BLUE RIVER, Ore. - After years of working with basketball players from China, the United States Basketball Academy finally got a program green light to bring some promising athletes to the United States.
The academy located on McKenzie Highway near Blue River, now houses 50 teens from China ranging from 12 to 16 years old, where they are taught English and the American way of playing basketball.
The founder, Bruce O'neil said, "Sonny Vaccaro was one of my close friends, Mr. grassroots basketball. He was with Nike at that time, and he said listen we'll sponsor you, but these Chinese aren't coming to Eugene, Oregon, especially Blue River. I won't even come up from Los Angeles, so how are you going to get it done. And after years of perseverance, ups and downs, now here we are, we're a very big influence in China."

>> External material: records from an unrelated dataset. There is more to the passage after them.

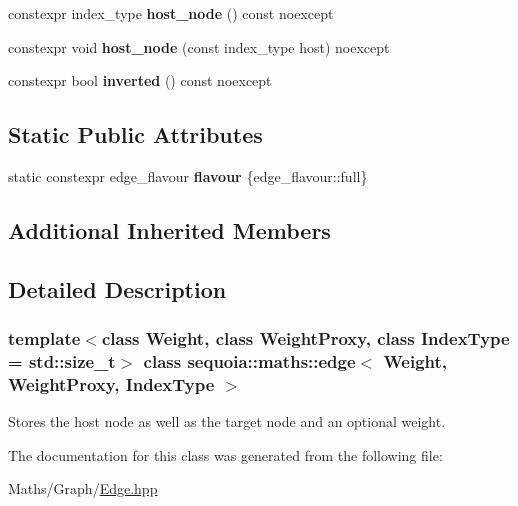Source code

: \begin{DoxyCompactItemize}
\item 
\mbox{\label{classsequoia_1_1maths_1_1edge_accd5566300978f0ab5cdefff7429871d}} 
constexpr index\+\_\+type {\bfseries host\+\_\+node} () const noexcept
\item 
\mbox{\label{classsequoia_1_1maths_1_1edge_aa6d4f40bae9bf9edec570246b4565b54}} 
constexpr void {\bfseries host\+\_\+node} (const index\+\_\+type host) noexcept
\item 
\mbox{\label{classsequoia_1_1maths_1_1edge_aba27d5358d4373090e80d9f44c3cdfba}} 
constexpr bool {\bfseries inverted} () const noexcept
\end{DoxyCompactItemize}
\subsection*{Static Public Attributes}
\begin{DoxyCompactItemize}
\item 
\mbox{\label{classsequoia_1_1maths_1_1edge_a2fcb7b99b6e34d96764fa3765b28690a}} 
static constexpr edge\+\_\+flavour {\bfseries flavour} \{edge\+\_\+flavour\+::full\}
\end{DoxyCompactItemize}
\subsection*{Additional Inherited Members}


\subsection{Detailed Description}
\subsubsection*{template$<$class Weight, class Weight\+Proxy, class Index\+Type = std\+::size\+\_\+t$>$\newline
class sequoia\+::maths\+::edge$<$ Weight, Weight\+Proxy, Index\+Type $>$}

Stores the host node as well as the target node and an optional weight. 

The documentation for this class was generated from the following file\+:\begin{DoxyCompactItemize}
\item 
Maths/\+Graph/\mbox{\hyperlink{_edge_8hpp}{Edge.\+hpp}}\end{DoxyCompactItemize}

The program is funded by the Chinese government and also receives support from a number of other sponsors. The on-court portion of the program is spearheaded by former NBA player and coach, Jay Humphries.
"If I can help them learn the game the correct way, reach their goals in being an American basketball player before going back to China to play professionally, and then being a better kid, a better student and a better person then I would feel like I've done what I'm supposed to do and they have accomplished what they came to America for," said Humphries.

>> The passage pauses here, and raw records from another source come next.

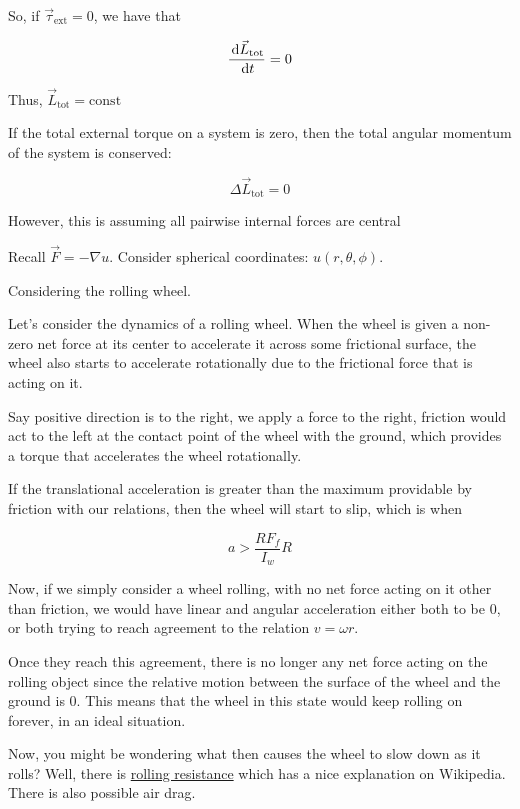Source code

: So, if $\vec\tau_\mathrm{ext} = 0$, we have that

\begin{equation}
	\frac{\D \vec L_\mathrm{tot}}{\D t} = 0
\end{equation}

Thus, $\vec L_\mathrm{tot} = \text{const}$

\begin{theorem}
	If the total external torque on a system is zero, then the total angular momentum of the system is conserved:

	\begin{equation}
		\Delta \vec L_\mathrm{tot} = 0
	\end{equation}

	\begin{remark}
		However, this is assuming all pairwise internal forces are central
	\end{remark}
\end{theorem}

Recall $\vec F = -\nabla u$. Consider spherical coordinates: $u(r,\theta,\phi)$.

\begin{example}
	Considering the rolling wheel.
\end{example}

\begin{sol}
	Let's consider the dynamics of a rolling wheel. When the wheel is given a non-zero net force at its center to accelerate it across some frictional surface, the wheel also starts to accelerate rotationally due to the frictional force that is acting on it.

	Say positive direction is to the right, we apply a force to the right, friction would act to the left at the contact point of the wheel with the ground, which provides a torque that accelerates the wheel rotationally.

	If the translational acceleration is greater than the maximum providable by friction with our relations, then the wheel will start to slip, which is when

	\begin{equation}
		a > \frac{RF_f}{I_w}R
	\end{equation}

	Now, if we simply consider a wheel rolling, with no net force acting on it other than friction, we would have linear and angular acceleration either both to be 0, or both trying to reach agreement to the relation $v = \omega r$.

	Once they reach this agreement, there is no longer any net force acting on the rolling object since the relative motion between the surface of the wheel and the ground is 0. This means that the wheel in this state would keep rolling on forever, in an ideal situation.

	Now, you might be wondering what then causes the wheel to slow down as it rolls? Well, there is \href{https://en.wikipedia.org/wiki/Rolling_resistance}{rolling resistance} which has a nice explanation on Wikipedia. There is also possible air drag.
\end{sol}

The transition isn't always smooth for the kids, who are more than 6,000 miles away from home and family. However, the children embrace the challenge to fufill their dreams of becoming a hoop star.
16 year-old, Quincy Ji said, "The hardest challenge maybe, families are really far from you and I need to take care of myself and I also need to push myself to get a higher level."

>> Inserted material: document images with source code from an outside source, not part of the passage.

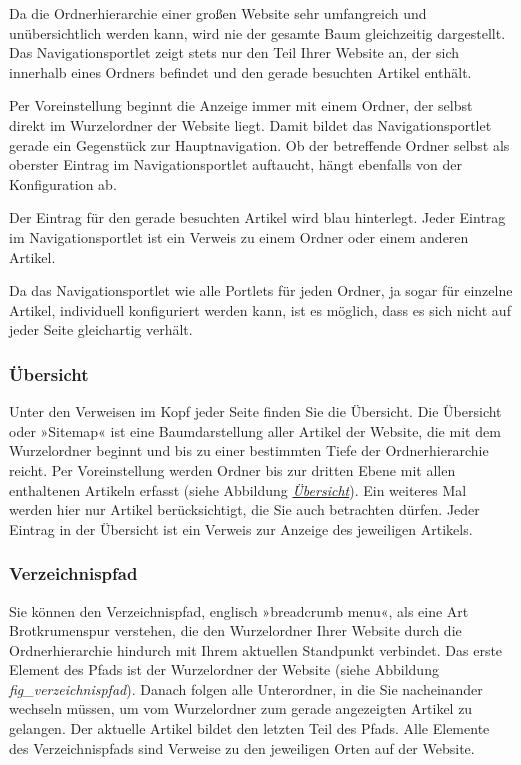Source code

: \documentclass[a4paper,12pt,ngerman]{manual}
\begin{document}
Da die Ordnerhierarchie einer großen Website sehr umfangreich und
unübersichtlich werden kann, wird nie der gesamte Baum gleichzeitig
dargestellt. Das Navigationsportlet zeigt stets nur den Teil Ihrer
Website an, der sich innerhalb eines Ordners befindet und den gerade
besuchten Artikel enthält.

Per Voreinstellung beginnt die Anzeige immer mit einem Ordner, der
selbst direkt im Wurzelordner der Website liegt. Damit bildet das
Navigationsportlet gerade ein Gegenstück zur Hauptnavigation. Ob der
betreffende Ordner selbst als oberster Eintrag im Navigationsportlet
auftaucht, hängt ebenfalls von der Konfiguration ab.

Der Eintrag für den gerade besuchten Artikel wird blau
hinterlegt. Jeder Eintrag im Navigationsportlet ist ein Verweis zu
einem Ordner oder einem anderen Artikel.

Da das Navigationsportlet wie alle Portlets für jeden Ordner, ja sogar
für einzelne Artikel, individuell konfiguriert werden kann, ist es
möglich, dass es sich nicht auf jeder Seite gleichartig verhält.
\hypertarget{sec-sitemap}{}

\subsubsection{Übersicht}

Unter den Verweisen im Kopf jeder Seite finden Sie die Übersicht.  Die
Übersicht oder »Sitemap« ist eine Baumdarstellung aller Artikel der
Website, die mit dem Wurzelordner beginnt und bis zu einer bestimmten
Tiefe der Ordnerhierarchie reicht. Per Voreinstellung werden Ordner
bis zur dritten Ebene mit allen enthaltenen Artikeln erfasst (siehe
Abbildung \hyperlink{fig-sitemap}{\emph{Übersicht}}). Ein weiteres Mal werden hier nur
Artikel berücksichtigt, die Sie auch betrachten dürfen. Jeder Eintrag
in der Übersicht ist ein Verweis zur Anzeige des jeweiligen Artikels.


\subsubsection{Verzeichnispfad}

Sie können den Verzeichnispfad, englisch »breadcrumb menu«, als eine
Art Brotkrumenspur verstehen, die den Wurzelordner Ihrer Website durch
die Ordnerhierarchie hindurch mit Ihrem aktuellen Standpunkt
verbindet. Das erste Element des Pfads ist der Wurzelordner der
Website (siehe Abbildung \emph{fig\_verzeichnispfad}). Danach folgen
alle Unterordner, in die Sie nacheinander wechseln müssen, um vom
Wurzelordner zum gerade angezeigten Artikel zu gelangen. Der aktuelle
Artikel bildet den letzten Teil des Pfads. Alle Elemente des
Verzeichnispfads sind Verweise zu den jeweiligen Orten auf der
Website.
\hypertarget{sec-navigation-lesezeichen}{}
\end{document}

The program tries to incorporate some of the comforts of home for the players to help ease their growing pains. While they are fed traditional American food, the academy has a Chinese chef on staff to cook some of their favorites meals.
"You know they're kids and so we have to understand and nature them in a way that they're away from home," Humphries said. "They're away from their parents, they're in another country learning another culture. So there's a lot of factors that come in to play when it comes to the things that they have to do outside of basketball."
All of the children have cell phones and use the facilities wifi to communicate with their families and friends back in China.
The long term plan of the program is to send some of the kids to top prep schools here in U.S. With the emergence of Kevin Zhang at Tulane University who started 16 games as a freshman for the Green Wave, the program already has a success story.
Humphries said, "It's extremely gratifying. We've worked hard, but for me being a basketball guy, I'm a basketball lifer and just to see the kids when they come here when it comes to their knowledge of the game, their knowledge of our culture, their knowledge of the english language and see what we put out after the seven to eight months and then when they are placed in high school and return, it's just a phenomenal feeling."
Next year, the program is planning to welcome in 100 teens, including some who will return for their second year.
"It's my passion, I mean i've fallen in love with the country, the people, so many friends in china," said O'neil. "Many of the kids are friends of mine, maybe not even the basketball players, sons and daughters have come to live at my home over the last 25 years. So we've got a huge chinese family now and we love these kids."
As the program continues to grow, they also plan to build another gym in the near future.